------ The records ------
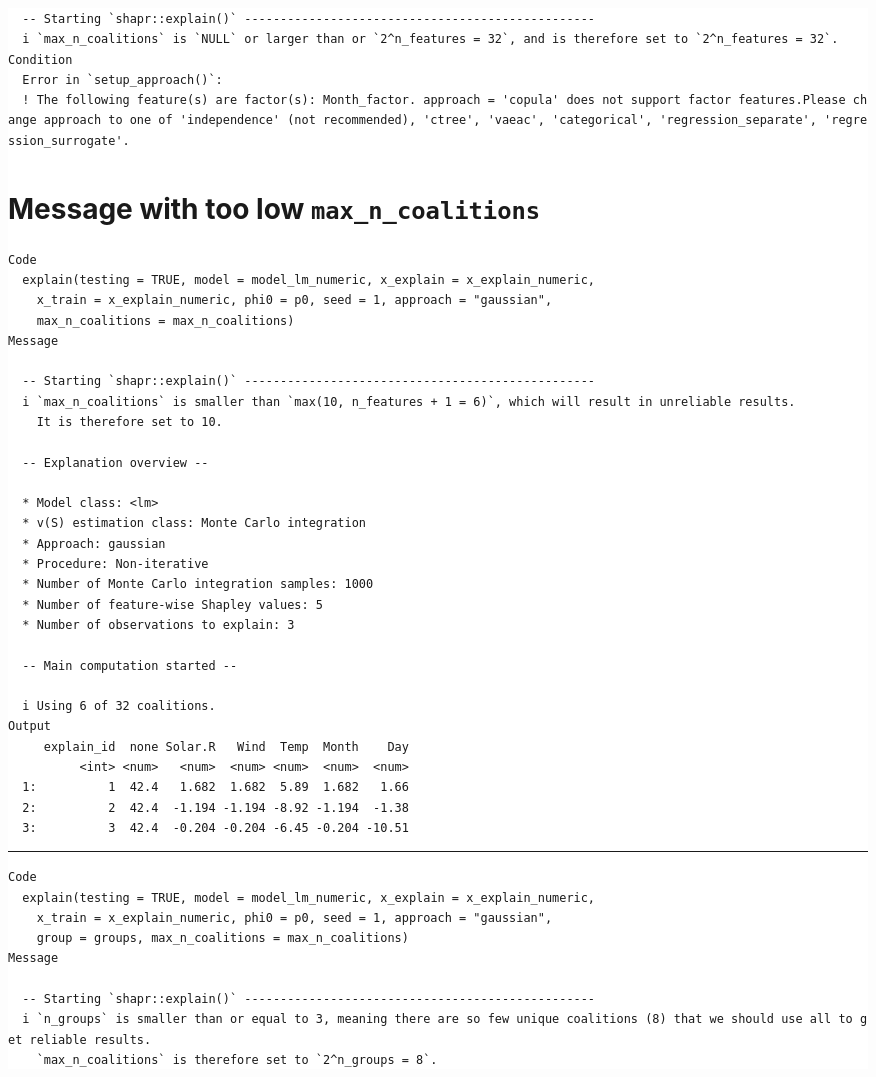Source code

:       -- Starting `shapr::explain()` -------------------------------------------------
      i `max_n_coalitions` is `NULL` or larger than or `2^n_features = 32`, and is therefore set to `2^n_features = 32`.
    Condition
      Error in `setup_approach()`:
      ! The following feature(s) are factor(s): Month_factor. approach = 'copula' does not support factor features.Please change approach to one of 'independence' (not recommended), 'ctree', 'vaeac', 'categorical', 'regression_separate', 'regression_surrogate'.

# Message with too low `max_n_coalitions`

    Code
      explain(testing = TRUE, model = model_lm_numeric, x_explain = x_explain_numeric,
        x_train = x_explain_numeric, phi0 = p0, seed = 1, approach = "gaussian",
        max_n_coalitions = max_n_coalitions)
    Message
      
      -- Starting `shapr::explain()` -------------------------------------------------
      i `max_n_coalitions` is smaller than `max(10, n_features + 1 = 6)`, which will result in unreliable results.
        It is therefore set to 10.
      
      -- Explanation overview --
      
      * Model class: <lm>
      * v(S) estimation class: Monte Carlo integration
      * Approach: gaussian
      * Procedure: Non-iterative
      * Number of Monte Carlo integration samples: 1000
      * Number of feature-wise Shapley values: 5
      * Number of observations to explain: 3
      
      -- Main computation started --
      
      i Using 6 of 32 coalitions. 
    Output
         explain_id  none Solar.R   Wind  Temp  Month    Day
              <int> <num>   <num>  <num> <num>  <num>  <num>
      1:          1  42.4   1.682  1.682  5.89  1.682   1.66
      2:          2  42.4  -1.194 -1.194 -8.92 -1.194  -1.38
      3:          3  42.4  -0.204 -0.204 -6.45 -0.204 -10.51

---

    Code
      explain(testing = TRUE, model = model_lm_numeric, x_explain = x_explain_numeric,
        x_train = x_explain_numeric, phi0 = p0, seed = 1, approach = "gaussian",
        group = groups, max_n_coalitions = max_n_coalitions)
    Message
      
      -- Starting `shapr::explain()` -------------------------------------------------
      i `n_groups` is smaller than or equal to 3, meaning there are so few unique coalitions (8) that we should use all to get reliable results.
        `max_n_coalitions` is therefore set to `2^n_groups = 8`.
      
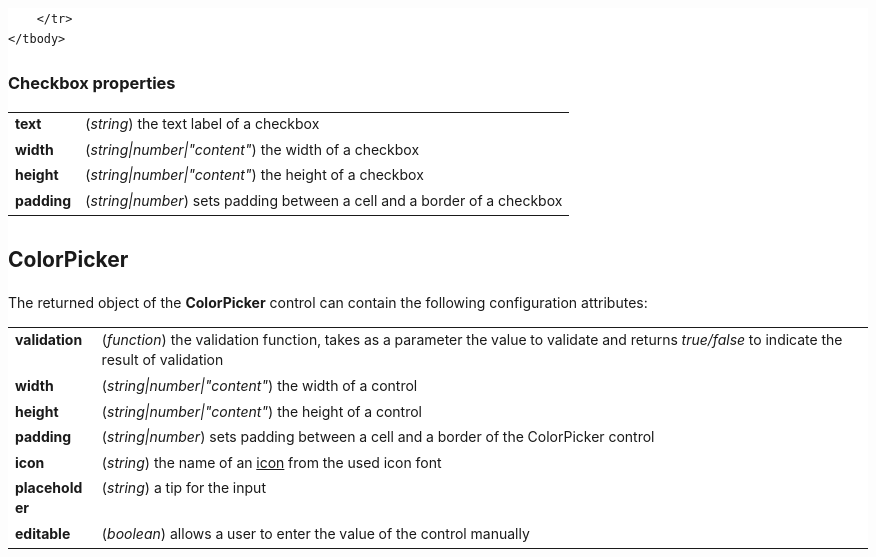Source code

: 		</tr>
    </tbody>
</table>

### Checkbox properties

<table>
	<tbody>
		<tr>
			<td><b>text</b></td>
			<td>(<i>string</i>) the text label of a checkbox</td>
		</tr>
		<tr>
			<td><b>width</b></td>
			<td>(<i>string|number|"content"</i>) the width of a checkbox</td>
		</tr>
		<tr>
			<td><b>height</b></td>
			<td>(<i>string|number|"content"</i>) the height of a checkbox</td>
		</tr>
		<tr>
			<td><b>padding</b></td>
			<td>(<i>string|number</i>) sets padding between a cell and a border of a checkbox</td>
		</tr>
	</tbody>
</table>

## ColorPicker

The returned object of the **ColorPicker** control can contain the following configuration attributes:

<table>
	<tbody>
		<tr>
			<td><b>validation</b></td>
			<td>(<i>function</i>) the validation function, takes as a parameter the value to validate and returns <i>true/false</i> to indicate the result of validation</td>
		</tr>
		<tr>
			<td><b>width</b></td>
			<td>(<i>string|number|"content"</i>) the width of a control</td>
		</tr>
		<tr>
			<td><b>height</b></td>
			<td>(<i>string|number|"content"</i>) the height of a control</td>
		</tr>
         <tr>
			<td><b>padding</b></td>
			<td>(<i>string|number</i>) sets padding between a cell and a border of the ColorPicker control</td>
		</tr>
		<tr>
			<td><b>icon</b></td>
			<td>(<i>string</i>) the name of an <a href="../../../helpers/icon">icon</a> from the used icon font</td>
		</tr>
		<tr>
			<td><b>placeholder</b></td>
			<td>(<i>string</i>) a tip for the input</td>
		</tr>
		<tr>
			<td><b>editable</b></td>
			<td>(<i>boolean</i>) allows a user to enter the value of the control manually</td>
		</tr>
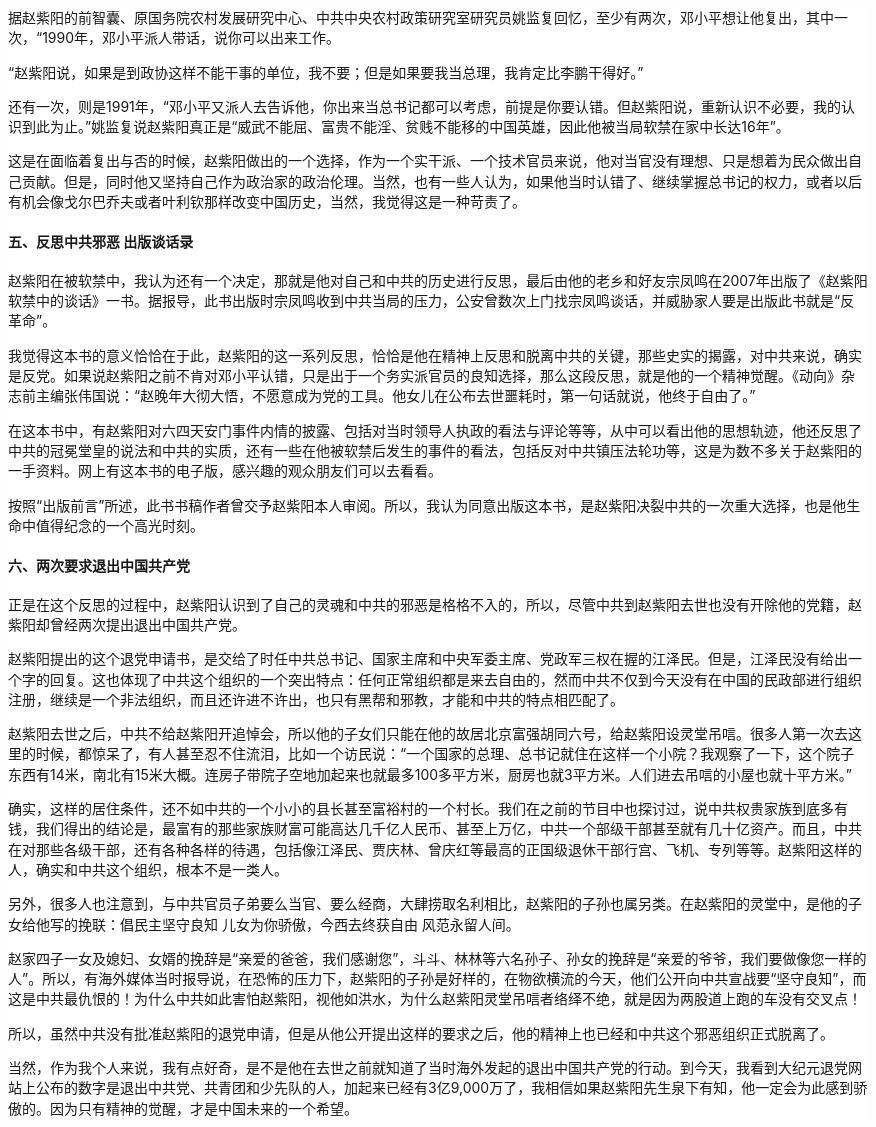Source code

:   据赵紫阳的前智囊、原国务院农村发展研究中心、中共中央农村政策研究室研究员姚监复回忆，至少有两次，邓小平想让他复出，其中一次，“1990年，邓小平派人带话，说你可以出来工作。
 </p>
 <p>
  “赵紫阳说，如果是到政协这样不能干事的单位，我不要；但是如果要我当总理，我肯定比李鹏干得好。”
 </p>
 <p>
  还有一次，则是1991年，“邓小平又派人去告诉他，你出来当总书记都可以考虑，前提是你要认错。但赵紫阳说，重新认识不必要，我的认识到此为止。”姚监复说赵紫阳真正是“威武不能屈、富贵不能淫、贫贱不能移的中国英雄，因此他被当局软禁在家中长达16年”。
 </p>
 <p>
  这是在面临着复出与否的时候，赵紫阳做出的一个选择，作为一个实干派、一个技术官员来说，他对当官没有理想、只是想着为民众做出自己贡献。但是，同时他又坚持自己作为政治家的政治伦理。当然，也有一些人认为，如果他当时认错了、继续掌握总书记的权力，或者以后有机会像戈尔巴乔夫或者叶利钦那样改变中国历史，当然，我觉得这是一种苛责了。
 </p>
 <h4>
  五、反思中共邪恶 出版谈话录
 </h4>
 <p>
  赵紫阳在被软禁中，我认为还有一个决定，那就是他对自己和中共的历史进行反思，最后由他的老乡和好友宗凤鸣在2007年出版了《赵紫阳软禁中的谈话》一书。据报导，此书出版时宗凤鸣收到中共当局的压力，公安曾数次上门找宗凤鸣谈话，并威胁家人要是出版此书就是“反革命”。
 </p>
 <p>
  我觉得这本书的意义恰恰在于此，赵紫阳的这一系列反思，恰恰是他在精神上反思和脱离中共的关键，那些史实的揭露，对中共来说，确实是反党。如果说赵紫阳之前不肯对邓小平认错，只是出于一个务实派官员的良知选择，那么这段反思，就是他的一个精神觉醒。《动向》杂志前主编张伟国说：“赵晚年大彻大悟，不愿意成为党的工具。他女儿在公布去世噩耗时，第一句话就说，他终于自由了。”
 </p>
 <p>
  在这本书中，有赵紫阳对六四天安门事件内情的披露、包括对当时领导人执政的看法与评论等等，从中可以看出他的思想轨迹，他还反思了中共的冠冕堂皇的说法和中共的实质，还有一些在他被软禁后发生的事件的看法，包括反对中共镇压法轮功等，这是为数不多关于赵紫阳的一手资料。网上有这本书的电子版，感兴趣的观众朋友们可以去看看。
 </p>
 <p>
  按照“出版前言”所述，此书书稿作者曾交予赵紫阳本人审阅。所以，我认为同意出版这本书，是赵紫阳决裂中共的一次重大选择，也是他生命中值得纪念的一个高光时刻。
 </p>
 <h4>
  六、两次要求退出中国共产党
 </h4>
 <p>
  正是在这个反思的过程中，赵紫阳认识到了自己的灵魂和中共的邪恶是格格不入的，所以，尽管中共到赵紫阳去世也没有开除他的党籍，赵紫阳却曾经两次提出退出中国共产党。
 </p>
 <p>
  赵紫阳提出的这个退党申请书，是交给了时任中共总书记、国家主席和中央军委主席、党政军三权在握的江泽民。但是，江泽民没有给出一个字的回复。这也体现了中共这个组织的一个突出特点：任何正常组织都是来去自由的，然而中共不仅到今天没有在中国的民政部进行组织注册，继续是一个非法组织，而且还许进不许出，也只有黑帮和邪教，才能和中共的特点相匹配了。
 </p>
 <p>
  赵紫阳去世之后，中共不给赵紫阳开追悼会，所以他的子女们只能在他的故居北京富强胡同六号，给赵紫阳设灵堂吊唁。很多人第一次去这里的时候，都惊呆了，有人甚至忍不住流泪，比如一个访民说：“一个国家的总理、总书记就住在这样一个小院？我观察了一下，这个院子东西有14米，南北有15米大概。连房子带院子空地加起来也就最多100多平方米，厨房也就3平方米。人们进去吊唁的小屋也就十平方米。”
 </p>
 <p>
  确实，这样的居住条件，还不如中共的一个小小的县长甚至富裕村的一个村长。我们在之前的节目中也探讨过，说中共权贵家族到底多有钱，我们得出的结论是，最富有的那些家族财富可能高达几千亿人民币、甚至上万亿，中共一个部级干部甚至就有几十亿资产。而且，中共在对那些各级干部，还有各种各样的待遇，包括像江泽民、贾庆林、曾庆红等最高的正国级退休干部行宫、飞机、专列等等。赵紫阳这样的人，确实和中共这个组织，根本不是一类人。
 </p>
 <p>
  另外，很多人也注意到，与中共官员子弟要么当官、要么经商，大肆捞取名利相比，赵紫阳的子孙也属另类。在赵紫阳的灵堂中，是他的子女给他写的挽联：倡民主坚守良知 儿女为你骄傲，今西去终获自由 风范永留人间。
 </p>
 <p>
  赵家四子一女及媳妇、女婿的挽辞是“亲爱的爸爸，我们感谢您”，斗斗、林林等六名孙子、孙女的挽辞是“亲爱的爷爷，我们要做像您一样的人”。所以，有海外媒体当时报导说，在恐怖的压力下，赵紫阳的子孙是好样的，在物欲横流的今天，他们公开向中共宣战要“坚守良知”，而这是中共最仇恨的！为什么中共如此害怕赵紫阳，视他如洪水，为什么赵紫阳灵堂吊唁者络绎不绝，就是因为两股道上跑的车没有交叉点！
 </p>
 <p>
  所以，虽然中共没有批准赵紫阳的退党申请，但是从他公开提出这样的要求之后，他的精神上也已经和中共这个邪恶组织正式脱离了。
 </p>
 <p>
  当然，作为我个人来说，我有点好奇，是不是他在去世之前就知道了当时海外发起的退出中国共产党的行动。到今天，我看到大纪元退党网站上公布的数字是退出中共党、共青团和少先队的人，加起来已经有3亿9,000万了，我相信如果赵紫阳先生泉下有知，他一定会为此感到骄傲的。因为只有精神的觉醒，才是中国未来的一个希望。
 </p>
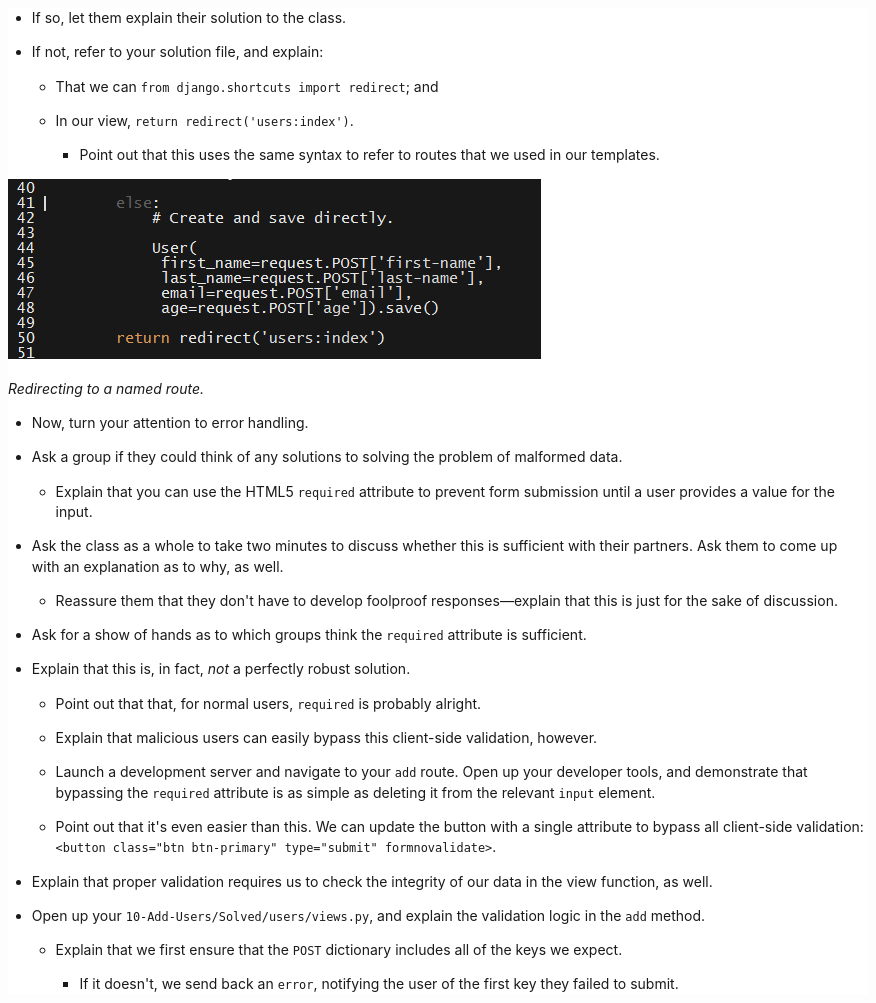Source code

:   * If so, let them explain their solution to the class.

  * If not, refer to your solution file, and explain:

    * That we can `from django.shortcuts import redirect`; and

    * In our view, `return redirect('users:index')`.

      * Point out that this uses the same syntax to refer to routes that we used in our templates.

![Redirecting to a named route.](Images/10-redirect.png)

_Redirecting to a named route._

* Now, turn your attention to error handling.

* Ask a group if they could think of any solutions to solving the problem of malformed data.

  * Explain that you can use the HTML5 `required` attribute to prevent form submission until a user provides a value for the input.

* Ask the class as a whole to take two minutes to discuss whether this is sufficient with their partners. Ask them to come up with an explanation as to why, as well.

  * Reassure them that they don't have to develop foolproof responses—explain that this is just for the sake of discussion.

* Ask for a show of hands as to which groups think the `required` attribute is sufficient.

* Explain that this is, in fact, _not_ a perfectly robust solution.

  * Point out that that, for normal users, `required` is probably alright.

  * Explain that malicious users can easily bypass this client-side validation, however.

  * Launch a development server and navigate to your `add` route. Open up your developer tools, and demonstrate that bypassing the `required` attribute is as simple as deleting it from the relevant `input` element.

  * Point out that it's even easier than this. We can update the button with a single attribute to bypass all client-side validation: `<button class="btn btn-primary" type="submit" formnovalidate>`.

* Explain that proper validation requires us to check the integrity of our data in the view function, as well.

* Open up your `10-Add-Users/Solved/users/views.py`, and explain the validation logic in the `add` method.

  * Explain that we first ensure that the `POST` dictionary includes all of the keys we expect.

    * If it doesn't, we send back an `error`, notifying the user of the first key they failed to submit.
------
# [Exercise directions]
Scan the data above and report each line in which "content" is present.

# [The answer]
			<td>(<i>string|number|"content"</i>) the width of a checkbox</td>
			<td>(<i>string|number|"content"</i>) the height of a checkbox</td>
			<td>(<i>string|number|"content"</i>) the width of a control</td>
			<td>(<i>string|number|"content"</i>) the height of a control</td>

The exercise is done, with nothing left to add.